Only State Employees Submit State Incident/Accident Reports 

Prompt reporting of an incident is a critical component to a risk management program. Employees are directed to report all incidents and accidents as soon as possible to their supervisor (or his/her designee in the event of an absence) preferably by the end of the workday or within 24 hours. The supervisor is then responsible to work with the employee and the designated agency Risk Management or State Workers Compensation Contacts in filing an online incident report. If your incident/accident involves an injury to a state employee, visit Workers Compensation Program for State Employees or complete the Workers Compensation First Report of Injury (FROI) to file a Workers Compensation claim.

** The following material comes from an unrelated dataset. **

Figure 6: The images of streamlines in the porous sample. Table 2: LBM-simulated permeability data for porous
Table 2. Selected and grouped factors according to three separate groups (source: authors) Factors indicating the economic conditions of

An incident is an unplanned occurrence that resulted or could have resulted in injury to people or damage to property. An incident may also be considered an accident or near miss. When an incident is reported promptly, injured persons receive timely medical care, unsafe conditions are quickly corrected, and evidence is preserved for administration of potential claims. Incidents should be reviewed to identify trends and assess the effectiveness of current safety programs so that a similar incidence does not reoccur.

All incidents as discussed above should be reported to the Risk Management Division within 24 hours of the incident or receiving the report of the incident. Please report all incidents through Risk Management’s online Incident Reporting System. The employee that has the most information or first-hand knowledge about the incident should complete the report. Incident reports should not be completed by non-state employees. Questions? Contact the Risk Management Division, 701.328.7584.

All incidents must be investigated thoroughly with factual and accurate information prepared and attached to the incident report. Properly investigated and analyzed incidents will assist in the administration of potential claims/lawsuits, and protecting property by locating causes of incidents so corrective action can be taken.

The Tort Claims Act NDCC 32-12.2 provides that Risk Management Fund records are privileged and exempt from the open records law. Therefore, to ensure that incidents are provided these protections, ensure that all incidents are documented by using the Risk Management Fund reporting forms.